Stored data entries
****************************************
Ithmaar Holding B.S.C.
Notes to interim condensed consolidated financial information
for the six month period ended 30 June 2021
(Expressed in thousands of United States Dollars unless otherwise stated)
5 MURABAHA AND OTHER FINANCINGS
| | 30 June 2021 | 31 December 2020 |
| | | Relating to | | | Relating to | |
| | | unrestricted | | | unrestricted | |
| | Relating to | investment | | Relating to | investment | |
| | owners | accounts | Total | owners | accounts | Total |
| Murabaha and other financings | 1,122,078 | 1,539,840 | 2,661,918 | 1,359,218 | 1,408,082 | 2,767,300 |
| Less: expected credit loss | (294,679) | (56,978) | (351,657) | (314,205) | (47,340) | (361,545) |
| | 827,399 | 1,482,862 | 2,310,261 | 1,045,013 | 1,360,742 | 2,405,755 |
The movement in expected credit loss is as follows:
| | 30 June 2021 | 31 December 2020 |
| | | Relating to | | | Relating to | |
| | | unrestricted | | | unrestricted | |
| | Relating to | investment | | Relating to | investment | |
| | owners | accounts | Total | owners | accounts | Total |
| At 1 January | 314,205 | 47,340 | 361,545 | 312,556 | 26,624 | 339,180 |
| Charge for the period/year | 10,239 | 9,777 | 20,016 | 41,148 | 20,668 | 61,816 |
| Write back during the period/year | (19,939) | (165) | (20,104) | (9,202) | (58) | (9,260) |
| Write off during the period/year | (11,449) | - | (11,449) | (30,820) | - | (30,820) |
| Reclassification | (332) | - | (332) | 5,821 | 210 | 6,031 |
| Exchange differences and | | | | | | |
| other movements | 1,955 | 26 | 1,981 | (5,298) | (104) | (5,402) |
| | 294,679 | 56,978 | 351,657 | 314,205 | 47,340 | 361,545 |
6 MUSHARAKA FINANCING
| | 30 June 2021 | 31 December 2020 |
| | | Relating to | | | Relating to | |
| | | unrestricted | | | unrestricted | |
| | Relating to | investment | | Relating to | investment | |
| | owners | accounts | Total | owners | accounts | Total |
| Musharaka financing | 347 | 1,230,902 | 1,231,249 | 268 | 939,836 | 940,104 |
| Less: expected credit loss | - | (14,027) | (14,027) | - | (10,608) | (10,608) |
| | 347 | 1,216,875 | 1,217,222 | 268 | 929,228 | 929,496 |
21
****************************************
TASK TO COMPLETE
Word for word, write out the data.

RESPONSE BELOW
Ithmaar Holding B.S.C.
Notes to interim condensed consolidated financial information
for the six month period ended 30 June 2021
(Expressed in thousands of United States Dollars unless otherwise stated)
5 MURABAHA AND OTHER FINANCINGS
| | 30 June 2021 | 31 December 2020 |
| | | Relating to | | | Relating to | |
| | | unrestricted | | | unrestricted | |
| | Relating to | investment | | Relating to | investment | |
| | owners | accounts | Total | owners | accounts | Total |
| Murabaha and other financings | 1,122,078 | 1,539,840 | 2,661,918 | 1,359,218 | 1,408,082 | 2,767,300 |
| Less: expected credit loss | (294,679) | (56,978) | (351,657) | (314,205) | (47,340) | (361,545) |
| | 827,399 | 1,482,862 | 2,310,261 | 1,045,013 | 1,360,742 | 2,405,755 |
The movement in expected credit loss is as follows:
| | 30 June 2021 | 31 December 2020 |
| | | Relating to | | | Relating to | |
| | | unrestricted | | | unrestricted | |
| | Relating to | investment | | Relating to | investment | |
| | owners | accounts | Total | owners | accounts | Total |
| At 1 January | 314,205 | 47,340 | 361,545 | 312,556 | 26,624 | 339,180 |
| Charge for the period/year | 10,239 | 9,777 | 20,016 | 41,148 | 20,668 | 61,816 |
| Write back during the period/year | (19,939) | (165) | (20,104) | (9,202) | (58) | (9,260) |
| Write off during the period/year | (11,449) | - | (11,449) | (30,820) | - | (30,820) |
| Reclassification | (332) | - | (332) | 5,821 | 210 | 6,031 |
| Exchange differences and | | | | | | |
| other movements | 1,955 | 26 | 1,981 | (5,298) | (104) | (5,402) |
| | 294,679 | 56,978 | 351,657 | 314,205 | 47,340 | 361,545 |
6 MUSHARAKA FINANCING
| | 30 June 2021 | 31 December 2020 |
| | | Relating to | | | Relating to | |
| | | unrestricted | | | unrestricted | |
| | Relating to | investment | | Relating to | investment | |
| | owners | accounts | Total | owners | accounts | Total |
| Musharaka financing | 347 | 1,230,902 | 1,231,249 | 268 | 939,836 | 940,104 |
| Less: expected credit loss | - | (14,027) | (14,027) | - | (10,608) | (10,608) |
| | 347 | 1,216,875 | 1,217,222 | 268 | 929,228 | 929,496 |
21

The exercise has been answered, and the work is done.